GIVEN DATA:
*** Block opens ***

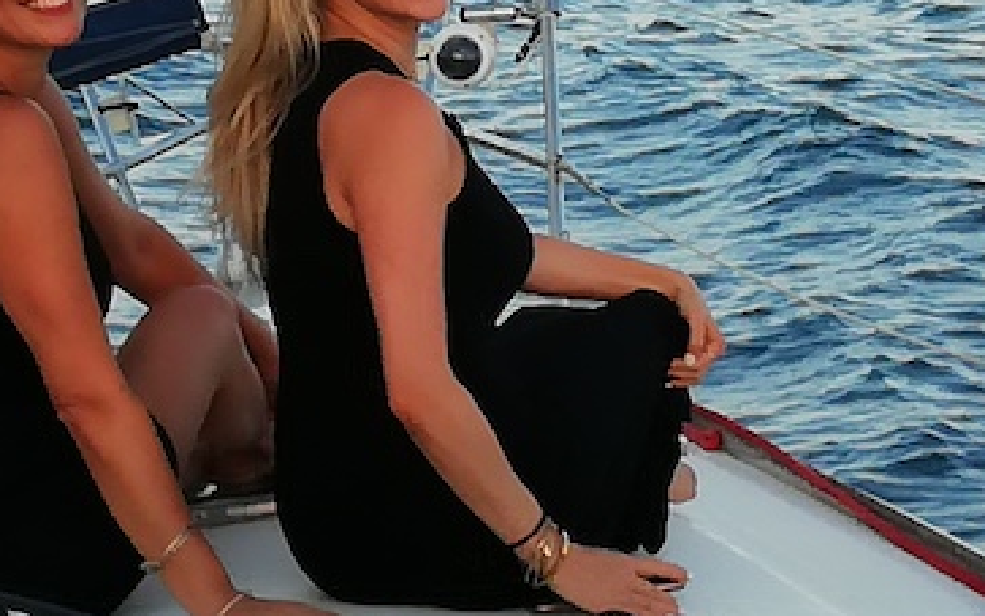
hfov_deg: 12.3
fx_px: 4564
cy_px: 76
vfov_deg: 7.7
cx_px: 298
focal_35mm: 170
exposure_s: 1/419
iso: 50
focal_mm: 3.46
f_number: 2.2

*** Block closes ***

WHAT IS NEEDED: The response should consist only of the lines from the one containing "vfov_deg: 7.7" to the end of the material above, both included.

OUTPUT OF THE EXERCISE:
vfov_deg: 7.7
cx_px: 298
focal_35mm: 170
exposure_s: 1/419
iso: 50
focal_mm: 3.46
f_number: 2.2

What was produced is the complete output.